1.8. «Technical Support» – consultation provided by ISPsystem to the Licensee regarding the Software Product installation, settings and usage.

1.9. «Incident» – outstanding question or any other request, which results in a situation when the Licensee asks the Licensor for Technical support.

1.10. «Software Products distribution right» («sublicensing right») – distribution of the Software Products through sublicensing agreements.

1.11. «Support Package» (of Incidents) – a certain quantity of Incidents (requests to the Licensor), which the Licensee may additionally purchase under the terms and conditions stipulated in Annex #4 hereto.

1.12. «Software Product Update» – improvements of current version of the Software Product developed by the Licensor; improvements of the Software product’s uninterrupted performance; bugs eliminating and modernization of current version of the Software Product.

1.14. «Annual Turnover» – all amount of payments from the Licensee to the Licensor for the last year (365/366 previous days).

2. SUBJECT OF THE AGREEMENT

2.1. Subject to the terms and conditions of this Agreement the Licensor hereby grants to Licensee the non-exclusive right and license to the Software Product (the Software Products) for the consideration mentioned in Annex #1 hereto.

2.2. The current list of the Software Products, to which a non-exclusive license may be granted under the terms and conditions of this Agreement, is provided in Annex #1 hereto.

After the Licensee entered into this Agreement, a license to any new Software Product shall be granted according to additional Annex to this Agreement, unless separate license agreement is required. Whenever separate license agreement is needed this decision shall be made solely by the Licensor.

2.3. All actions performed by the Parties, particularly, making the Order of Software Products, rendering Technical Support by the Licensor, and all other actions related to the foregoing, shall be made in the Licensor’s automated billing system at ISPsystem’s web site.

Hereby the Parties confirm that all information available within the Licensor’s automated billing system is irrevocable and incontestable immediately upon its deposition by either the Licensor or the Licensee.

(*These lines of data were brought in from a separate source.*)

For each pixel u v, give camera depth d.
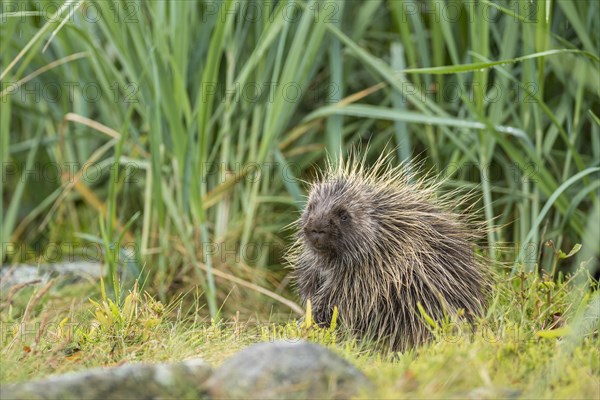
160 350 7.30
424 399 5.72
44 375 6.68
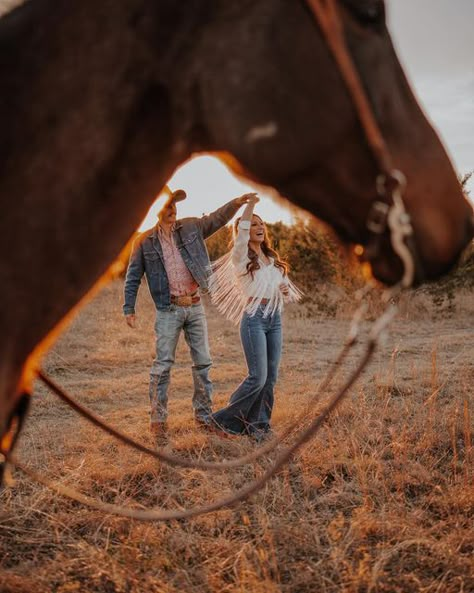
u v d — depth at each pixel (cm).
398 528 385
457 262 196
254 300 582
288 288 608
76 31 175
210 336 1183
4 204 174
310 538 380
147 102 177
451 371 779
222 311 606
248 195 588
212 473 486
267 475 227
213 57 173
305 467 486
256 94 172
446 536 374
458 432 552
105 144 175
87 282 183
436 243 187
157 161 182
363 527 381
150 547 375
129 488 470
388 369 818
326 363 909
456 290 1363
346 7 177
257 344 584
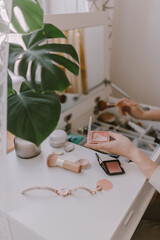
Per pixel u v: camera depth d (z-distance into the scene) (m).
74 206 0.70
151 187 0.88
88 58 1.18
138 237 0.88
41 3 1.10
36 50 0.65
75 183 0.78
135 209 0.77
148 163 0.78
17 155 0.90
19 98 0.62
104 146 0.86
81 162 0.87
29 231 0.65
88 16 1.09
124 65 1.66
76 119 1.20
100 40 1.23
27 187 0.77
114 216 0.67
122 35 1.58
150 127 1.25
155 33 1.48
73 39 1.05
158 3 1.39
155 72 1.58
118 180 0.80
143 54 1.57
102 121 1.33
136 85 1.69
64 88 0.59
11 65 0.62
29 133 0.56
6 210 0.69
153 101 1.68
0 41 0.52
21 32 0.69
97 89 1.31
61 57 0.66
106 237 0.62
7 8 0.51
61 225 0.65
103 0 1.34
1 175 0.63
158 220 0.96
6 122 0.56
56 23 0.92
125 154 0.83
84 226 0.64
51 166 0.85
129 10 1.49
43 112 0.59
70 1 1.20
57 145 0.94
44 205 0.71
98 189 0.75
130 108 1.21
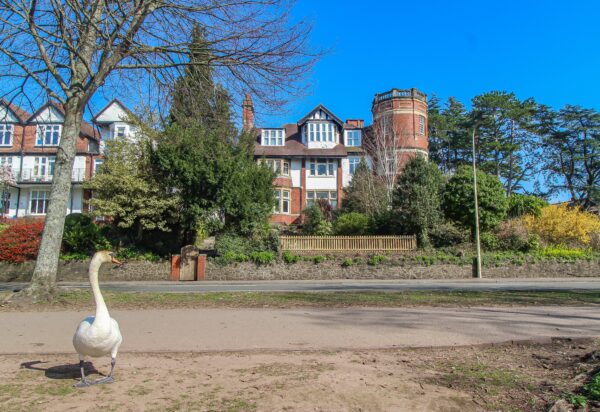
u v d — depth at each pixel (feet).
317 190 141.79
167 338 24.03
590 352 20.79
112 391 15.71
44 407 14.14
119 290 56.03
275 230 85.61
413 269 79.87
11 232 79.51
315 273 79.97
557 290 53.57
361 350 21.71
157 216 78.07
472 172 86.94
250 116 48.47
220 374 17.69
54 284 37.83
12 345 22.65
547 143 176.24
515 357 20.61
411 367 18.76
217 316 31.04
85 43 36.29
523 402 14.89
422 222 84.02
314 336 24.62
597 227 91.40
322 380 16.72
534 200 95.45
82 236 79.10
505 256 81.66
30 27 33.60
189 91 39.83
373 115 140.67
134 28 36.19
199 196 78.84
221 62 37.70
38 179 132.77
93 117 45.11
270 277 79.25
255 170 86.07
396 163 112.57
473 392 15.78
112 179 76.23
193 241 87.86
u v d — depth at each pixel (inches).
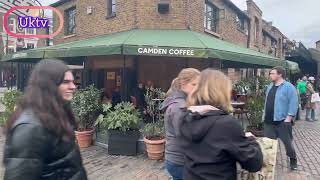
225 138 85.7
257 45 901.8
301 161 287.1
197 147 90.5
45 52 405.7
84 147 322.7
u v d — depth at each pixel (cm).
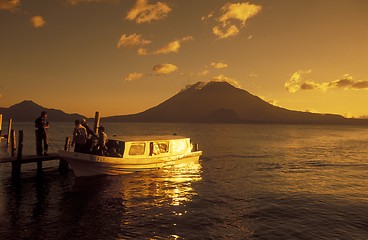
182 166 2580
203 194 1783
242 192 1862
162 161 2350
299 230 1257
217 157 3656
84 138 2022
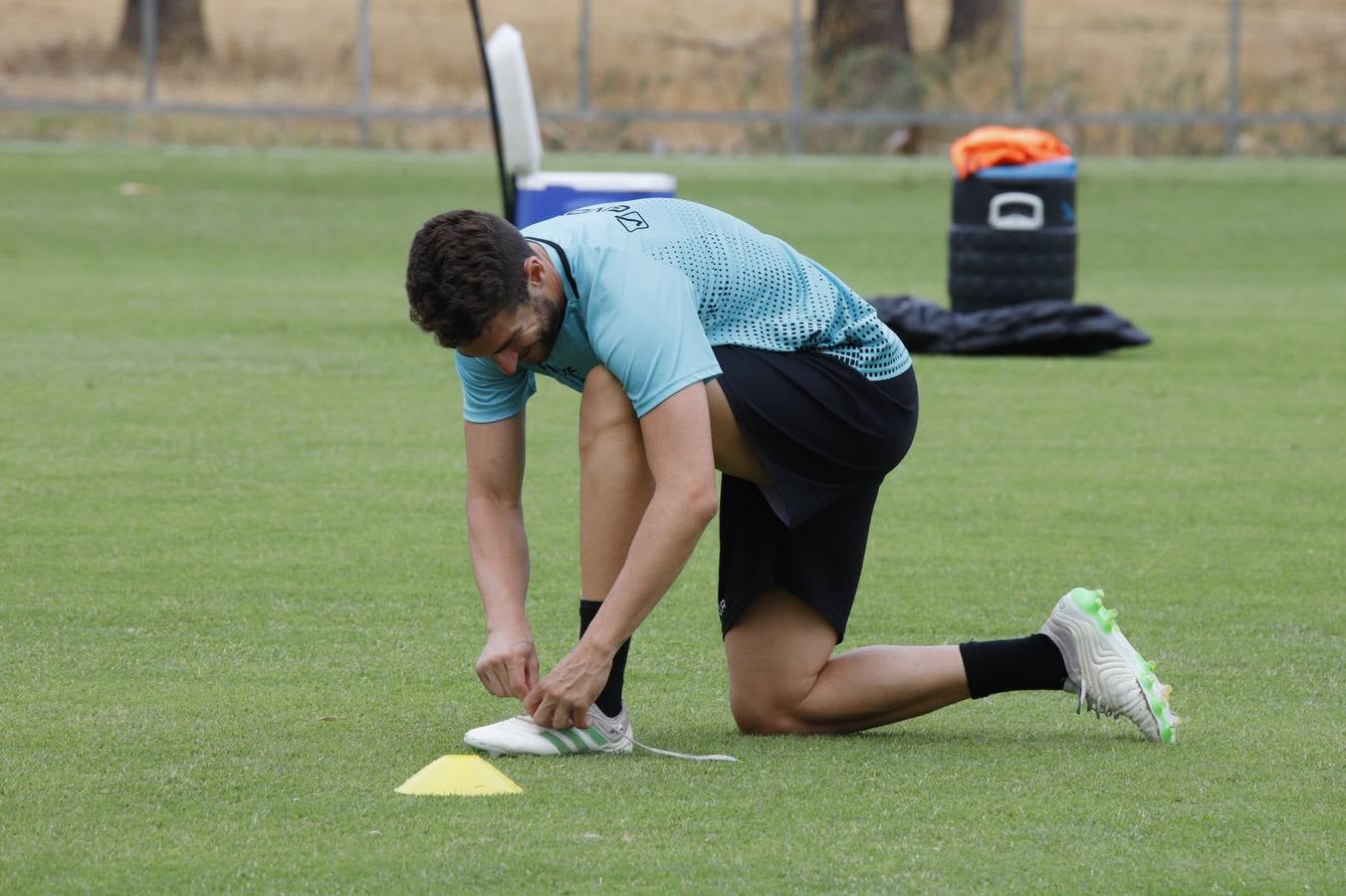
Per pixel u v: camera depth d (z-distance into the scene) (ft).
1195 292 162.91
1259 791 42.55
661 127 278.26
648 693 52.11
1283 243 197.06
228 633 57.52
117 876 36.22
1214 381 114.52
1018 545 72.02
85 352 118.11
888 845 38.37
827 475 45.14
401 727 47.65
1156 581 66.18
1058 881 36.42
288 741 46.14
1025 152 130.31
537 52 296.92
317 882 35.96
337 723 47.93
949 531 74.38
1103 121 271.90
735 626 47.19
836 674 47.16
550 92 290.97
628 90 288.71
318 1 307.78
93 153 255.91
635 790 42.04
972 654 46.80
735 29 299.38
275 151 267.39
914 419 46.93
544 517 75.77
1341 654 56.54
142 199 214.28
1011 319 125.70
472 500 46.68
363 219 205.57
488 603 45.62
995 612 61.77
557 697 43.42
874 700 46.88
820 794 41.93
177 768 43.57
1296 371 118.62
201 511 75.56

Neither of the Parties shall appeal to the information different from the information located within the Licensor’s automated billing system, as a basis of the Party’s rights and liabilities according to this Agreement, unless the changing of information was made upon prior consent of the Parties . The abovementioned consent could be made, in particular, through exchange of electronic messages between the Parties.

In case of any technical trouble, the Licensor shall recover the information as it was before such trouble arose, and shall make all necessary reconciliations of payments with the Licensee, if required.

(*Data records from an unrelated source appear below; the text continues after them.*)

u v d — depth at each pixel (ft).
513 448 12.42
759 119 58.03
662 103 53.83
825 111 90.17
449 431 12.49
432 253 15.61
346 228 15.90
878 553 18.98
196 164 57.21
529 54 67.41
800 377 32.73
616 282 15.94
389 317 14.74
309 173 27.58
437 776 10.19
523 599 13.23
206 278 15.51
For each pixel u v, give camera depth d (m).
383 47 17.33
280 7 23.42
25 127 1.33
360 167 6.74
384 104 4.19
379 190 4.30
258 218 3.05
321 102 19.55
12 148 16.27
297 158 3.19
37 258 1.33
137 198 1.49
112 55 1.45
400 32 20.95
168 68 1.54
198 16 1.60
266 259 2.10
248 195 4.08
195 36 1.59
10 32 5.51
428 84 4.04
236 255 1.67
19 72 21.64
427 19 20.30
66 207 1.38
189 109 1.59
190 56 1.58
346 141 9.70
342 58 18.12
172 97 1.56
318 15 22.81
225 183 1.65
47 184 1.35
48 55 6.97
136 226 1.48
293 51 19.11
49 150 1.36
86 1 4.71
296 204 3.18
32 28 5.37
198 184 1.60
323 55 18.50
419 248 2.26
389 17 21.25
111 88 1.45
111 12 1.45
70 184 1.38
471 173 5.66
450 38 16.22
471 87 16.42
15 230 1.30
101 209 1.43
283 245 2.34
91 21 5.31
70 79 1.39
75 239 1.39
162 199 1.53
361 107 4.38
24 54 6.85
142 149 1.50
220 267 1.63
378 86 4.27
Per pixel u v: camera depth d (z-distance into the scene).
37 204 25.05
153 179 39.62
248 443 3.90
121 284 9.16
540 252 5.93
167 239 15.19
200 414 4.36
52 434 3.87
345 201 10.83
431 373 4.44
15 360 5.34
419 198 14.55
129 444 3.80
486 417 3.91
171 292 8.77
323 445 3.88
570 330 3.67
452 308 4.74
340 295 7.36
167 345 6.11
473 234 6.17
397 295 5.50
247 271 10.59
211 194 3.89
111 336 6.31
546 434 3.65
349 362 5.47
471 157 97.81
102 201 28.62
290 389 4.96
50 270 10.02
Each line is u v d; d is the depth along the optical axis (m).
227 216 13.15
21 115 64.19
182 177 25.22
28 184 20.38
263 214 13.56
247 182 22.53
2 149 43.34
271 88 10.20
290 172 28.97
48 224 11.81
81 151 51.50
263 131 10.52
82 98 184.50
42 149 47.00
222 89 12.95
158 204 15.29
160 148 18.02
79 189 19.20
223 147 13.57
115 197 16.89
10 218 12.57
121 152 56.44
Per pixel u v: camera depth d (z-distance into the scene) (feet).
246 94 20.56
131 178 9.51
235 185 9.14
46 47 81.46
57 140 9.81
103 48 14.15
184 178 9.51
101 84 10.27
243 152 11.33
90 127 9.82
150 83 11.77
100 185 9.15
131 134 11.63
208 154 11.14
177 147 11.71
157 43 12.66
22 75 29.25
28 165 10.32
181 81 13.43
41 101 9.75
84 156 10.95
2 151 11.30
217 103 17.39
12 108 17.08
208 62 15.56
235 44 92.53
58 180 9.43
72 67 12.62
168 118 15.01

2.4. Under this Agreement the Licensee is the owner of rights to use and/or to distribute non-exclusive license for the Software Products, subject to terms and conditions provided hereof (the right to sublicense).

2.5. The Licensee is entitled to use and to distribute the Software Products worldwide.

Non-exclusive license period starts from the date of activation of the license within the automated billing system of the Licensor, and lasts until non-exclusive license period is expired, in accordance with Annex #1 hereto.

2.6. The Activation Key may be activated immediately upon completion of payment for the Software Product via the interface of Licensor’s automated billing system at ISPsystem’s web site.

2.7. License payment for the Software Product shall be settled as per the Licensor’s invoice. The Software Products prices are set in the currency provided in Annex # 1 hereto. Payment shall be settled in Russian rubles at the exchange rate of the Bank of Russia at the date of payment, save for the below mentioned cases. Legal entities (individuals) who are not incorporated under the laws of the Russian Federation with headquarters outside of the Russian Federation (individuals, who are not residents of the Russian Federation due to the currency control legislation) are entitled to settle license payments in foreign currency, provided that all applicable requirements of the Russian currency control legislation as well as Licensor’s bank rules are met.

2.8. All electronic documents, notifications and expressions of will made or executed via the interface of Licensor’s automated billing system using communication channels are deemed by the Parties as duly executed in written form, unless otherwise provided herein.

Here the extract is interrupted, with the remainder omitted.